• WORK ITEM
From the first line through the line containing "Una chaqueta ideal", transcribe the records exactly and include no other lines.

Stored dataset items
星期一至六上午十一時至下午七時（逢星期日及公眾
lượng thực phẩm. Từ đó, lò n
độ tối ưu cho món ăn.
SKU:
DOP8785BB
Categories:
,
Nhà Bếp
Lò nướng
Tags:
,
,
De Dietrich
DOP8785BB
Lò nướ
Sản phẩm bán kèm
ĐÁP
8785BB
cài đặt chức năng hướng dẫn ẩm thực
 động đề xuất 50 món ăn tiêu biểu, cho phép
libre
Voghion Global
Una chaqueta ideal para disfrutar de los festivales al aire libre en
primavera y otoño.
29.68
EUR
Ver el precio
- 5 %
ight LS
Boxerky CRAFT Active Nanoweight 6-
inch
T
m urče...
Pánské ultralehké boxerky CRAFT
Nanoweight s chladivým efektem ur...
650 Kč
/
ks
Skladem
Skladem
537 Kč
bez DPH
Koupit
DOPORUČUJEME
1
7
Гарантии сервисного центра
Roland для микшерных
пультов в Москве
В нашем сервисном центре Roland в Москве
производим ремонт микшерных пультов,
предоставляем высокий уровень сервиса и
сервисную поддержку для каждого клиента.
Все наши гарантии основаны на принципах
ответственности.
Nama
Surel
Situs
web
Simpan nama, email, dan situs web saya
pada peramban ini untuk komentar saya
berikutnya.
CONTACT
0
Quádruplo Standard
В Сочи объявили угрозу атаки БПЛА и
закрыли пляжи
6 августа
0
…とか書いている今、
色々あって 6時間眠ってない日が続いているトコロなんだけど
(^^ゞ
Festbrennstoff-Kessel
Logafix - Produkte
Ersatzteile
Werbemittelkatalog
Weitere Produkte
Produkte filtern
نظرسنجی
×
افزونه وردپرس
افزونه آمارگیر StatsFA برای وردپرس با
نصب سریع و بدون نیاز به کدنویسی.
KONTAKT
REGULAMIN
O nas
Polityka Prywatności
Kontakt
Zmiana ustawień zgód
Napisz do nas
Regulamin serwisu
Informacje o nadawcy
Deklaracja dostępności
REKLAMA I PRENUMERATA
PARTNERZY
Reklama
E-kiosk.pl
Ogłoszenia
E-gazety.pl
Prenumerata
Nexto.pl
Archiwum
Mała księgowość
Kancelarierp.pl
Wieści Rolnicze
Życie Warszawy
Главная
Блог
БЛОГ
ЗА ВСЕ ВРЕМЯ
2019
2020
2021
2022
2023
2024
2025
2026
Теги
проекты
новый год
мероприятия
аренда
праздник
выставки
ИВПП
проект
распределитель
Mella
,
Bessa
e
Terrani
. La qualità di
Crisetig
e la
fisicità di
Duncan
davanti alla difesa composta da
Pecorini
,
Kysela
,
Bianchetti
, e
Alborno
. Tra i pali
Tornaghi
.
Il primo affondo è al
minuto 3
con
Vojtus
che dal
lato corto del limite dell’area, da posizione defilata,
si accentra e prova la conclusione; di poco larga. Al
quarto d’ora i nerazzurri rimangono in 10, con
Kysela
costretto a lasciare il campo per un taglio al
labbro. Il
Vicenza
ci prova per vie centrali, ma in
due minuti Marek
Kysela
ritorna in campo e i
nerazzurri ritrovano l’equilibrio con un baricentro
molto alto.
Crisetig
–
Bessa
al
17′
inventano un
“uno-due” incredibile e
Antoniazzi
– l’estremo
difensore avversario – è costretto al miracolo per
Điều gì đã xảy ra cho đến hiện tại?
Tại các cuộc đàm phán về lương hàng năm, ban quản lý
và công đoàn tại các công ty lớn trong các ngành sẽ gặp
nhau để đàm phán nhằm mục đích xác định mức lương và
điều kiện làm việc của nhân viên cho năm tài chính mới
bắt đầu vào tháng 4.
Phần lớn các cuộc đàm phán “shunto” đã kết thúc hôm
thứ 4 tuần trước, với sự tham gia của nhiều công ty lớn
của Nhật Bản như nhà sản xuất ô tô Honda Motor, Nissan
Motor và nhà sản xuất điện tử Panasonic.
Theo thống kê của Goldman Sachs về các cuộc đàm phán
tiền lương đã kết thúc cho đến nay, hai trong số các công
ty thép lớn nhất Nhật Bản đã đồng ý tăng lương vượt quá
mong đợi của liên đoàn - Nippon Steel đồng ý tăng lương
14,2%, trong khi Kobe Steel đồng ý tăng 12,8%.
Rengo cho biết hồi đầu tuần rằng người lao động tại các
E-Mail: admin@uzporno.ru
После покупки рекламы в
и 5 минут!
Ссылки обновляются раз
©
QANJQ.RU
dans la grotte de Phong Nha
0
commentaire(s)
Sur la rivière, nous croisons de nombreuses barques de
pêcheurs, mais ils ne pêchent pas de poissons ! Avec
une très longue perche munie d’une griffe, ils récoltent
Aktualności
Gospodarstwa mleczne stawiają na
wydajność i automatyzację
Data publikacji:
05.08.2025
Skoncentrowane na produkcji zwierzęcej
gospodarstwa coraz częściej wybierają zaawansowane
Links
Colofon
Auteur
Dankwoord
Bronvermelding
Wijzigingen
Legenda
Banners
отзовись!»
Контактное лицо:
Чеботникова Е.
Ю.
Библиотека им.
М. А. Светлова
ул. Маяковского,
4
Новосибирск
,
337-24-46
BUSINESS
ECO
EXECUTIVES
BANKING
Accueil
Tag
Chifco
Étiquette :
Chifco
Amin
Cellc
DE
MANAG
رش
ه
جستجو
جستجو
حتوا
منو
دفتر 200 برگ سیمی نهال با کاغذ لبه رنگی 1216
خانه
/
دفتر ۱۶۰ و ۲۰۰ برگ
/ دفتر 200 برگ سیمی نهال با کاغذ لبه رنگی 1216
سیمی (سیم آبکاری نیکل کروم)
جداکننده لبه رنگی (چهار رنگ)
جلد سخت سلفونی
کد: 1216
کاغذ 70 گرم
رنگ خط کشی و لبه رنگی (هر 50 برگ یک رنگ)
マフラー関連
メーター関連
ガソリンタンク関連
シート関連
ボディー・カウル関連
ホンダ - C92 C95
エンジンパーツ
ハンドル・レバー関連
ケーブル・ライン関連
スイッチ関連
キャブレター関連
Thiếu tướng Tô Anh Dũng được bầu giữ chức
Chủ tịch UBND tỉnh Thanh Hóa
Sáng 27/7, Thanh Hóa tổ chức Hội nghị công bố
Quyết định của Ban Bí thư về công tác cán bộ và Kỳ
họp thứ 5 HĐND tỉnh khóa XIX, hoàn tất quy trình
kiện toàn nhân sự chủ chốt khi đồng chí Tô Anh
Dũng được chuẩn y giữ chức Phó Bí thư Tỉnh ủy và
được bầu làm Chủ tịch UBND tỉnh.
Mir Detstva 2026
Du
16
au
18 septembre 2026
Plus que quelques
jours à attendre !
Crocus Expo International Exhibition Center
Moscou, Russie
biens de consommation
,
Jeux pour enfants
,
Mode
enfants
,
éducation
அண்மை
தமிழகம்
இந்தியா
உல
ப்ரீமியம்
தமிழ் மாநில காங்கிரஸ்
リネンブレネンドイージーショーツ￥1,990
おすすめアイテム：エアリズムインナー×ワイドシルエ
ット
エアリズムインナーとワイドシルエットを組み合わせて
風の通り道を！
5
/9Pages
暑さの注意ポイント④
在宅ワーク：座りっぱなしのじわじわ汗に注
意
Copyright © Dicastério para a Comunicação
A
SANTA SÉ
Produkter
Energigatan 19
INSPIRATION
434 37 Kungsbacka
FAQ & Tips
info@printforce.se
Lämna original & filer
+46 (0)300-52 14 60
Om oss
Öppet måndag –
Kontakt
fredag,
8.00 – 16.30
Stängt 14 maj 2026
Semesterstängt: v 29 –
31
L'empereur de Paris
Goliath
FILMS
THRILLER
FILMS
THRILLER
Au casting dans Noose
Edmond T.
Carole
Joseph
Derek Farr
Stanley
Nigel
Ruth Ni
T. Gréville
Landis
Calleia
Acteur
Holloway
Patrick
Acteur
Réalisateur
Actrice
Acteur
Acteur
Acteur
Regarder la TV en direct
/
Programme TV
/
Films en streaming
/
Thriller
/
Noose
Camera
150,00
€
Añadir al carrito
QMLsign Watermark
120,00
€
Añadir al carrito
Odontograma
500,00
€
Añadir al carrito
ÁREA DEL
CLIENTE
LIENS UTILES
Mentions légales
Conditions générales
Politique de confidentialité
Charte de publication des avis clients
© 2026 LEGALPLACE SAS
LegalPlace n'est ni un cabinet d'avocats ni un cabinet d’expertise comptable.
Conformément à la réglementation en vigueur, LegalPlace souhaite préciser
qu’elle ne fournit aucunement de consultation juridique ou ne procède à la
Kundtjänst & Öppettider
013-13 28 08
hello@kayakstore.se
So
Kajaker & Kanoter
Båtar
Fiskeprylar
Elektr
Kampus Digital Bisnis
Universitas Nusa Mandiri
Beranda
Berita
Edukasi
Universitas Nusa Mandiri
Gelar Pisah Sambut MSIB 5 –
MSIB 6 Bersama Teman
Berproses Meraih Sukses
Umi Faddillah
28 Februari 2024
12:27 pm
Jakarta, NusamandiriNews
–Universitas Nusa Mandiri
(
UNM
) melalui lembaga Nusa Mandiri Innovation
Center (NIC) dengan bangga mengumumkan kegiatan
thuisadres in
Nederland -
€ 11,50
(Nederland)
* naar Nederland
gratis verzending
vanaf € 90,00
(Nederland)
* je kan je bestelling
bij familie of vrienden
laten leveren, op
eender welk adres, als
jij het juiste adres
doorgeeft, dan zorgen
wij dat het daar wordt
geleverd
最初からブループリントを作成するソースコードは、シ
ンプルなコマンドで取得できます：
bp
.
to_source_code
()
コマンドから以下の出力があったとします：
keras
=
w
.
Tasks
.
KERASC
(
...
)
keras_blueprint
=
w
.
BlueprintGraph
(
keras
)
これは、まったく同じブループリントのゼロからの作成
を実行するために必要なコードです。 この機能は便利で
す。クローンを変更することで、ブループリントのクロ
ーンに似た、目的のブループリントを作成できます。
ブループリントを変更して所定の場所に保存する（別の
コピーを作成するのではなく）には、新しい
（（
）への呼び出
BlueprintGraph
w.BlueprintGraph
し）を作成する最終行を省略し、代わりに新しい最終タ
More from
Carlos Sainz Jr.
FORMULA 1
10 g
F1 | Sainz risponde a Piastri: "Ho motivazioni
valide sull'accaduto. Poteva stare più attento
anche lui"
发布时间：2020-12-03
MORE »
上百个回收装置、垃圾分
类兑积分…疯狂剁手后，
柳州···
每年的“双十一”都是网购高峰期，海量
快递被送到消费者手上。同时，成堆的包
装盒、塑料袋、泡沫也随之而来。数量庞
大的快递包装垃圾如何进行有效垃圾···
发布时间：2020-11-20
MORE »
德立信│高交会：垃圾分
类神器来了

• RESULT OF THIS TASK
星期一至六上午十一時至下午七時（逢星期日及公眾
lượng thực phẩm. Từ đó, lò n
độ tối ưu cho món ăn.
SKU:
DOP8785BB
Categories:
,
Nhà Bếp
Lò nướng
Tags:
,
,
De Dietrich
DOP8785BB
Lò nướ
Sản phẩm bán kèm
ĐÁP
8785BB
cài đặt chức năng hướng dẫn ẩm thực
 động đề xuất 50 món ăn tiêu biểu, cho phép
libre
Voghion Global
Una chaqueta ideal para disfrutar de los festivales al aire libre en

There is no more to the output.